Thereafter, Brathwaite and Darren Bravo made England toil on a surface showing little pace or bounce and only slow turn.
They shared 142 for the second wicket, with Brathwaite overcoming some early uncertainty outside off stump to cut repeatedly and the more assured Bravo occasionally unfurling flamboyant drives.
In the face of West Indian patience, England were able to create nothing more than half-chances. Stuart Broad almost had Brathwaite glove to slip, while the otherwise disappointing off-spin of Moeen Ali saw Bravo flash past gully and and Brathwaite nearly lob to mid-wicket.
In the end, mid-way through the evening session, England's perseverance with a plan of hanging the ball outside off stump paid off as Bravo edged Broad through to wicketkeeper Jos Buttler.

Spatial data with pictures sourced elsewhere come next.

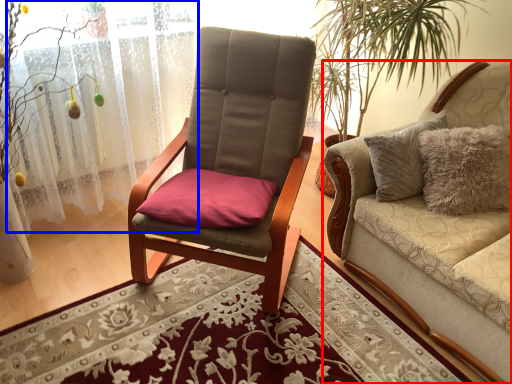
Question: Which point is further to the camera, studio couch (highlighted by a red box) or curtain (highlighted by a blue box)?

Choices:
 (A) studio couch
 (B) curtain

Answer: (B)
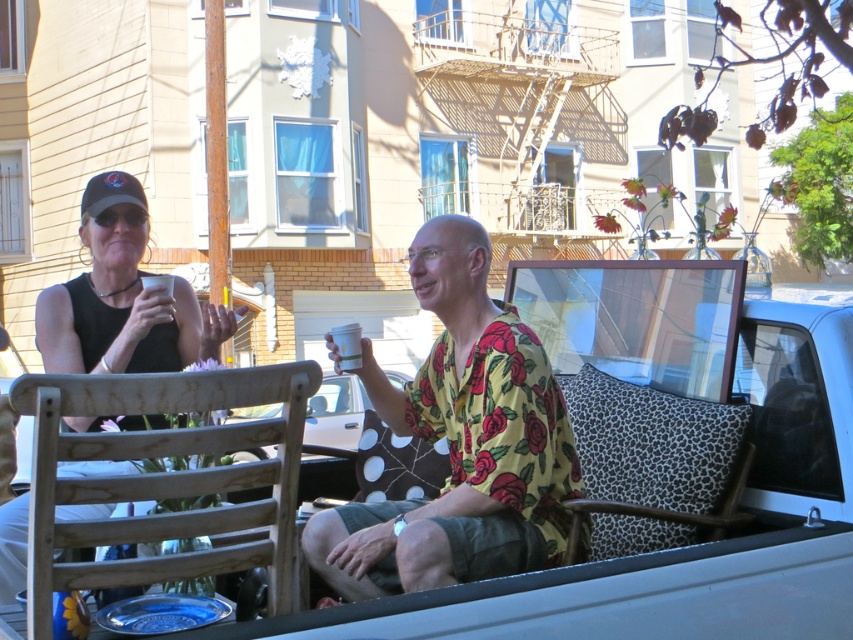
You are designing a new truck bed layout and need to know the relative sizes of the yellow floral shirt at center and the wooden chair at center. Which object is wider?

The yellow floral shirt at center is wider than the wooden chair at center according to the description.

You are standing in front of the image and want to locate the matte black tank top at left. According to the coordinates provided, where exactly should you look on the image to find it?

The matte black tank top at left is located at the 2D coordinates point (123,298) on the image.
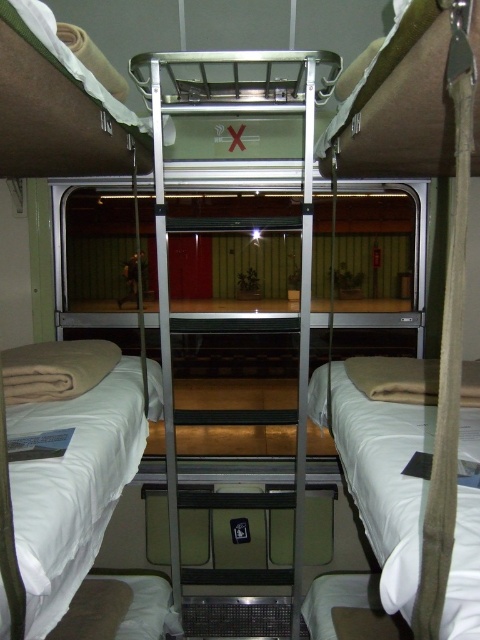
Does white soft bedding at lower right come in front of white soft pillow at lower left?

Yes, white soft bedding at lower right is in front of white soft pillow at lower left.

Is white soft bedding at lower right to the left of white soft pillow at lower left from the viewer's perspective?

Incorrect, white soft bedding at lower right is not on the left side of white soft pillow at lower left.

I want to click on white soft bedding at lower right, so click(384, 481).

How distant is metallic silver bunk bed at center from white soft bedding at lower left?

The distance of metallic silver bunk bed at center from white soft bedding at lower left is 21.98 inches.

Is metallic silver bunk bed at center below white soft bedding at lower left?

Actually, metallic silver bunk bed at center is above white soft bedding at lower left.

This screenshot has width=480, height=640. What do you see at coordinates (238, 310) in the screenshot?
I see `metallic silver bunk bed at center` at bounding box center [238, 310].

At what (x,y) coordinates should I click in order to perform the action: click on metallic silver bunk bed at center. Please return your answer as a coordinate pair (x, y). This screenshot has width=480, height=640. Looking at the image, I should click on (238, 310).

Between white soft bedding at lower left and white soft pillow at lower left, which one has more height?

Standing taller between the two is white soft bedding at lower left.

Locate an element on the screen. Image resolution: width=480 pixels, height=640 pixels. white soft bedding at lower left is located at coordinates click(x=72, y=486).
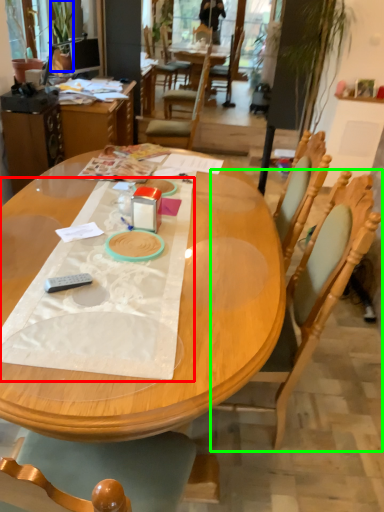
Question: Which is farther away from sheet (highlighted by a red box)? houseplant (highlighted by a blue box) or chair (highlighted by a green box)?

Choices:
 (A) houseplant
 (B) chair

Answer: (A)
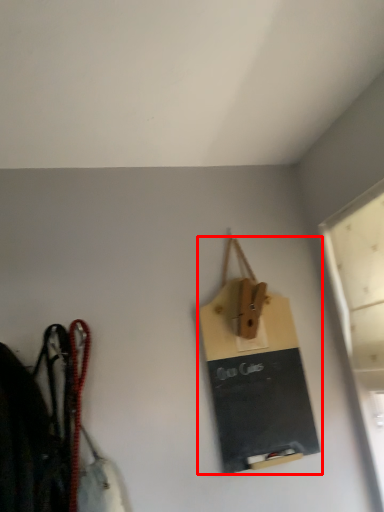
Question: Considering the relative positions of handbag (annotated by the red box) and window in the image provided, where is handbag (annotated by the red box) located with respect to the staircase?

Choices:
 (A) right
 (B) left

Answer: (B)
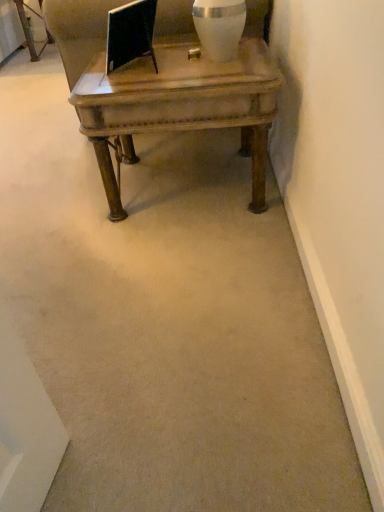
Question: Is white glossy vase at upper center at the right side of wooden coffee table at center?

Choices:
 (A) no
 (B) yes

Answer: (B)

Question: Could you tell me if white glossy vase at upper center is turned towards wooden coffee table at center?

Choices:
 (A) yes
 (B) no

Answer: (B)

Question: From the image's perspective, is white glossy vase at upper center on top of wooden coffee table at center?

Choices:
 (A) yes
 (B) no

Answer: (A)

Question: Can you confirm if white glossy vase at upper center is taller than wooden coffee table at center?

Choices:
 (A) yes
 (B) no

Answer: (B)

Question: Is the position of white glossy vase at upper center less distant than that of wooden coffee table at center?

Choices:
 (A) no
 (B) yes

Answer: (A)

Question: Is white glossy vase at upper center far away from wooden coffee table at center?

Choices:
 (A) no
 (B) yes

Answer: (A)

Question: From the image's perspective, is wooden coffee table at center on white glossy vase at upper center?

Choices:
 (A) yes
 (B) no

Answer: (B)

Question: Does wooden coffee table at center have a smaller size compared to white glossy vase at upper center?

Choices:
 (A) no
 (B) yes

Answer: (A)

Question: Is wooden coffee table at center at the left side of white glossy vase at upper center?

Choices:
 (A) no
 (B) yes

Answer: (B)

Question: Is wooden coffee table at center next to white glossy vase at upper center?

Choices:
 (A) yes
 (B) no

Answer: (B)

Question: Is there a large distance between wooden coffee table at center and white glossy vase at upper center?

Choices:
 (A) yes
 (B) no

Answer: (B)

Question: From a real-world perspective, is wooden coffee table at center located higher than white glossy vase at upper center?

Choices:
 (A) no
 (B) yes

Answer: (A)

Question: In terms of height, does wooden coffee table at center look taller or shorter compared to white glossy vase at upper center?

Choices:
 (A) tall
 (B) short

Answer: (A)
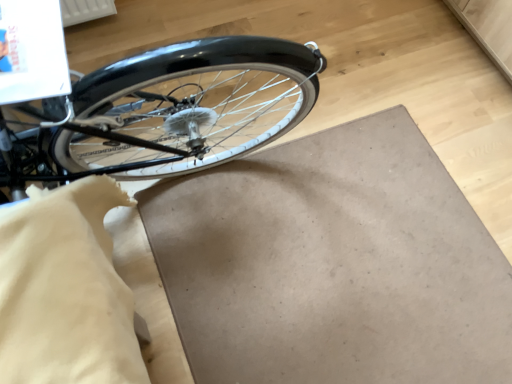
This screenshot has width=512, height=384. I want to click on brown cardboard at upper left, so click(x=333, y=264).

What do you see at coordinates (333, 264) in the screenshot? I see `brown cardboard at upper left` at bounding box center [333, 264].

Identify the location of brown cardboard at upper left. (333, 264).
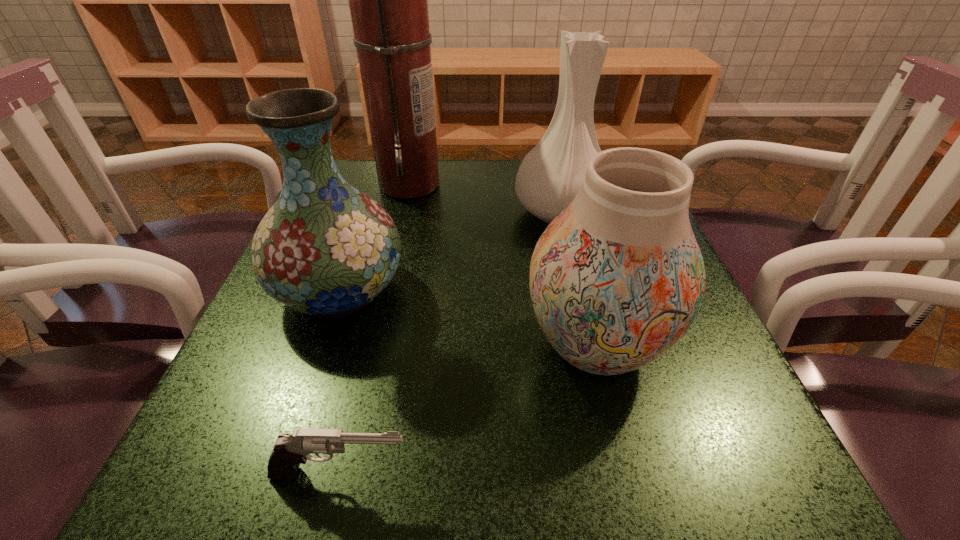
This screenshot has width=960, height=540. Find the location of `fire extinguisher`. fire extinguisher is located at coordinates (388, 2).

The image size is (960, 540). Find the location of `the farthest vase`. the farthest vase is located at coordinates (550, 176).

This screenshot has width=960, height=540. What are the coordinates of `the leftmost vase` in the screenshot? It's located at (326, 249).

At what (x,y) coordinates should I click in order to perform the action: click on gun. Please return your answer as a coordinate pair (x, y). The image size is (960, 540). Looking at the image, I should click on click(289, 451).

You are a GUI agent. You are given a task and a screenshot of the screen. Output one action in this format:
    pyautogui.click(x=<x>, y=<y>)
    Task: Click on the shortest object
    
    Given the screenshot: What is the action you would take?
    pyautogui.click(x=289, y=451)

Image resolution: width=960 pixels, height=540 pixels. Identify the location of free space located on the front-facing side of the tallest object. (558, 184).

Locate an element on the screen. This screenshot has width=960, height=540. free space located 0.090m on the back of the farthest vase is located at coordinates tap(550, 171).

You are a GUI agent. You are given a task and a screenshot of the screen. Output one action in this format:
    pyautogui.click(x=<x>, y=<y>)
    Task: Click on the blank space located on the right of the leftmost vase
    The height and width of the screenshot is (540, 960).
    Given the screenshot: What is the action you would take?
    (x=463, y=289)

Image resolution: width=960 pixels, height=540 pixels. I want to click on vacant region located at the muzzle of the gun, so click(x=610, y=474).

Find the location of `fire extinguisher present at the far edge`. fire extinguisher present at the far edge is located at coordinates (388, 2).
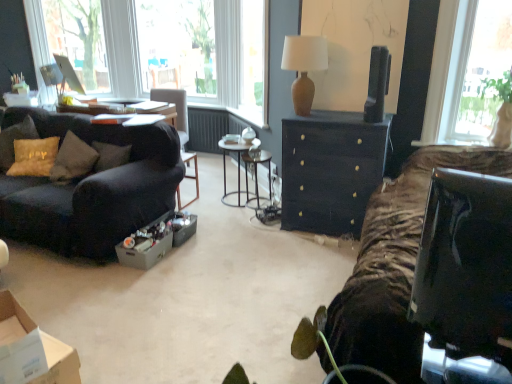
I want to click on free space to the left of metallic silver side table at center, so click(x=207, y=200).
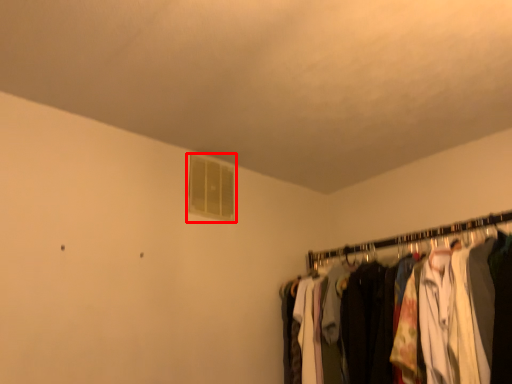
Question: From the image's perspective, considering the relative positions of window (annotated by the red box) and closet in the image provided, where is window (annotated by the red box) located with respect to the staircase?

Choices:
 (A) above
 (B) below

Answer: (A)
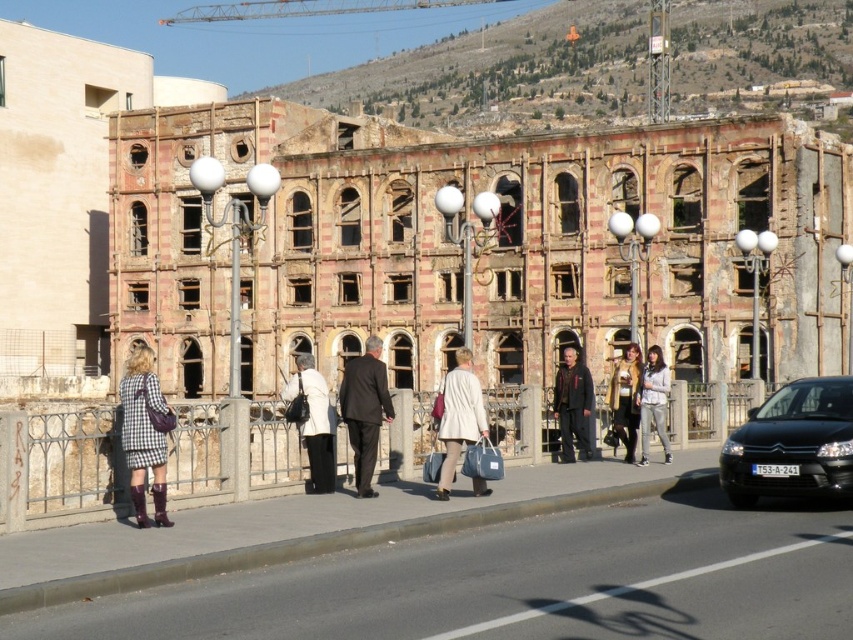
Does point (320, 396) lie in front of point (572, 429)?

Yes, point (320, 396) is closer to viewer.

Is the position of white matte coat at center less distant than that of dark brown leather coat at center?

Yes.

In order to click on white matte coat at center in this screenshot , I will do `click(312, 422)`.

Where is `white matte coat at center`? The width and height of the screenshot is (853, 640). white matte coat at center is located at coordinates pos(312,422).

Between point (405, 448) and point (351, 378), which one is positioned in front?

Point (351, 378)

Does stone textured fence at center appear on the right side of dark brown suit at center?

No, stone textured fence at center is not to the right of dark brown suit at center.

Which is behind, point (218, 422) or point (358, 460)?

The point (358, 460) is behind.

This screenshot has height=640, width=853. I want to click on stone textured fence at center, so click(x=59, y=467).

Can you confirm if black matte car at right is thinner than light gray fabric jacket at center?

Correct, black matte car at right's width is less than light gray fabric jacket at center's.

Between point (766, 456) and point (662, 394), which one is positioned in front?

Point (766, 456) is in front.

At what (x,y) coordinates should I click in order to perform the action: click on black matte car at right. Please return your answer as a coordinate pair (x, y). This screenshot has height=640, width=853. Looking at the image, I should click on (792, 444).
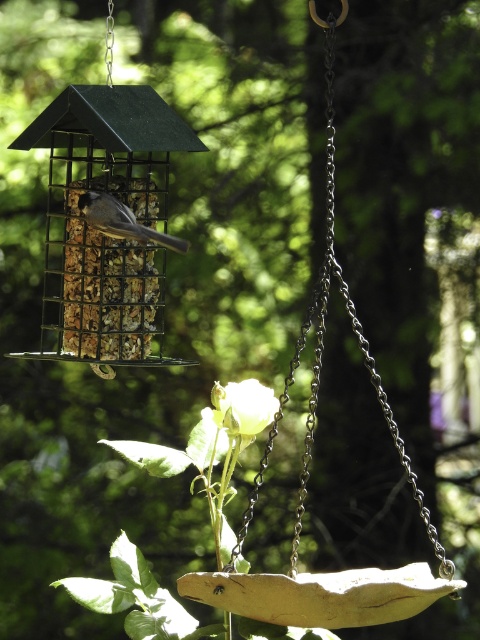
Question: Which object appears farthest from the camera in this image?

Choices:
 (A) white matte rose at center
 (B) gray matte bird at center
 (C) metallic silver chain at center

Answer: (B)

Question: Where is white matte rose at center located in relation to gray matte bird at center in the image?

Choices:
 (A) left
 (B) right

Answer: (B)

Question: Which point is farther to the camera?

Choices:
 (A) metallic silver chain at center
 (B) gray matte bird at center
 (C) white matte rose at center

Answer: (B)

Question: Observing the image, what is the correct spatial positioning of metallic silver chain at center in reference to white matte rose at center?

Choices:
 (A) above
 (B) below

Answer: (A)

Question: Which of the following is the farthest from the observer?

Choices:
 (A) (303, 445)
 (B) (240, 413)

Answer: (A)

Question: Where is metallic silver chain at center located in relation to white matte rose at center in the image?

Choices:
 (A) above
 (B) below

Answer: (A)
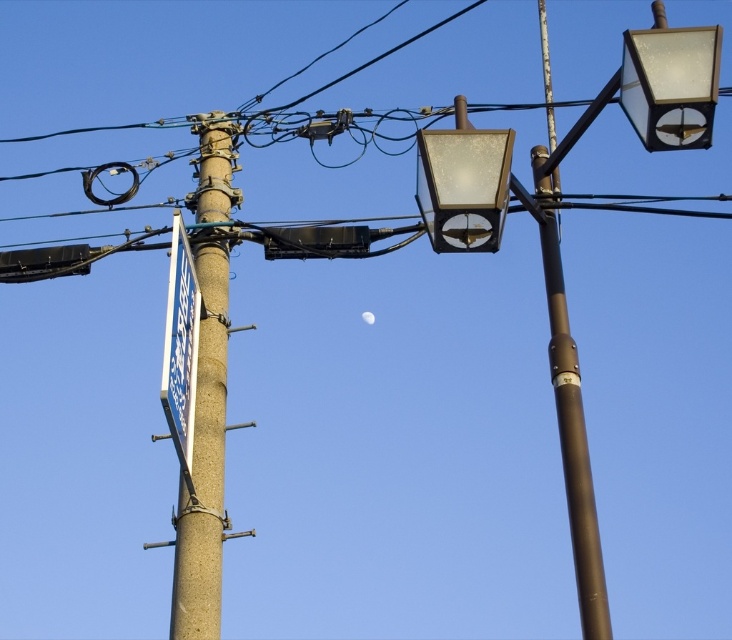
Which of these two, brown metallic pole at upper right or blue plastic sign at left, stands taller?

brown metallic pole at upper right is taller.

Describe the element at coordinates (569, 417) in the screenshot. I see `brown metallic pole at upper right` at that location.

Identify the location of brown metallic pole at upper right. The height and width of the screenshot is (640, 732). (569, 417).

Is matte brown street light at upper right below matte glass streetlight at upper center?

Incorrect, matte brown street light at upper right is not positioned below matte glass streetlight at upper center.

Does matte brown street light at upper right have a lesser height compared to matte glass streetlight at upper center?

In fact, matte brown street light at upper right may be taller than matte glass streetlight at upper center.

The width and height of the screenshot is (732, 640). What do you see at coordinates (653, 92) in the screenshot?
I see `matte brown street light at upper right` at bounding box center [653, 92].

I want to click on matte brown street light at upper right, so click(653, 92).

Between point (190, 509) and point (649, 122), which one is positioned behind?

The point (190, 509) is more distant.

Does concrete textured telegraph pole at left have a greater width compared to translucent glass streetlight at upper right?

Yes.

Is point (195, 605) positioned after point (706, 58)?

Yes, it is behind point (706, 58).

At what (x,y) coordinates should I click in order to perform the action: click on concrete textured telegraph pole at left. Please return your answer as a coordinate pair (x, y). Looking at the image, I should click on (203, 458).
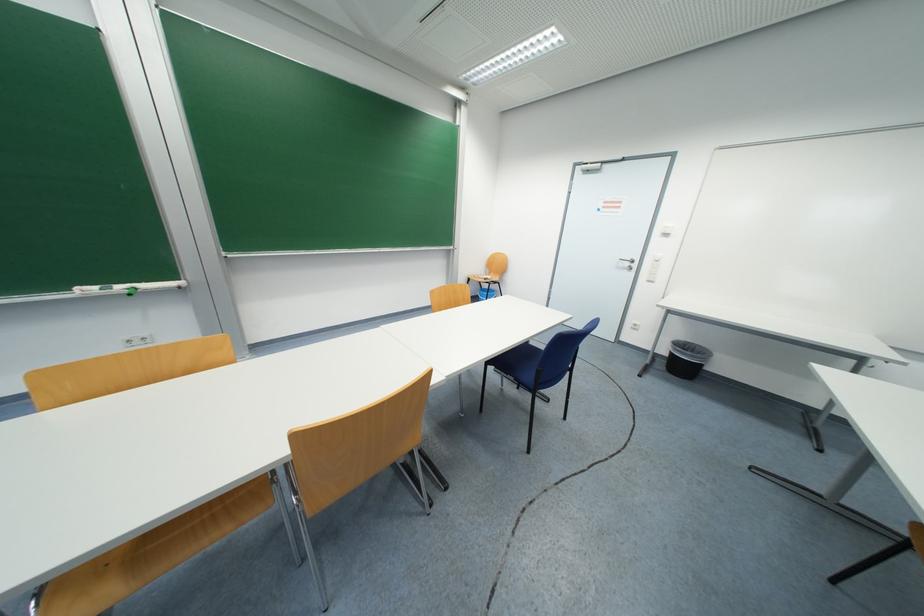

Brathwaite remained, joined by Marlon Samuels, who received no obvious response to the saluting send-off he gave Ben Stokes on the third evening.
The right-handed opener was the recipient of a failed lbw review from the bowling of Chris Jordan, then completed his fourth Test century with another cut off Anderson.
|Ex-England off-spinner Graeme Swann on Test Match Special|
|"England have got to remember the West Indies are only 37 ahead, with 98 overs left. I reckon you've got 50 overs to bowl the West Indies out, until tea. It's not doom and gloom. Those who play club cricket will often take those wickets in 50 overs, but I guess not on a pitch like this. I'm expecting a Calypso collapso at some stage."|
That sealed an ideal day for West Indies, who chipped through the England batting in the morning session with plenty of help from the tourists.
The impressive leg-spin of Devendra Bishoo had Buttler stumped by some distance and Broad caught from a gloved sweep, either side of Jordan being run-out in a mix-up with Root.
That was the only mistake of an imperious Root knock, the 24-year-old becoming the second-youngest England player to reach 2,000 Test runs and only the ninth man to make four scores in excess of 150 before the age of 25.
Cutting the seamers and looking to hit straight or slog-sweep against Bishoo, he farmed the strike when partnered with last-man Anderson to add 33 for the 10th wicket.
He looked primed for a second Test double hundred, but was denied when Anderson was run-out in dozy fashion, failing to ground his bat, perhaps not expecting Jason Holder to gather a return from high above his head.
In frustration, Root hit the ground with his bat and threw his helmet when across the boundary edge, while the visitors were left short of a lead that would pressure West Indies.
Ultimately, though, it is wickets, rather than runs, that are the problem for England.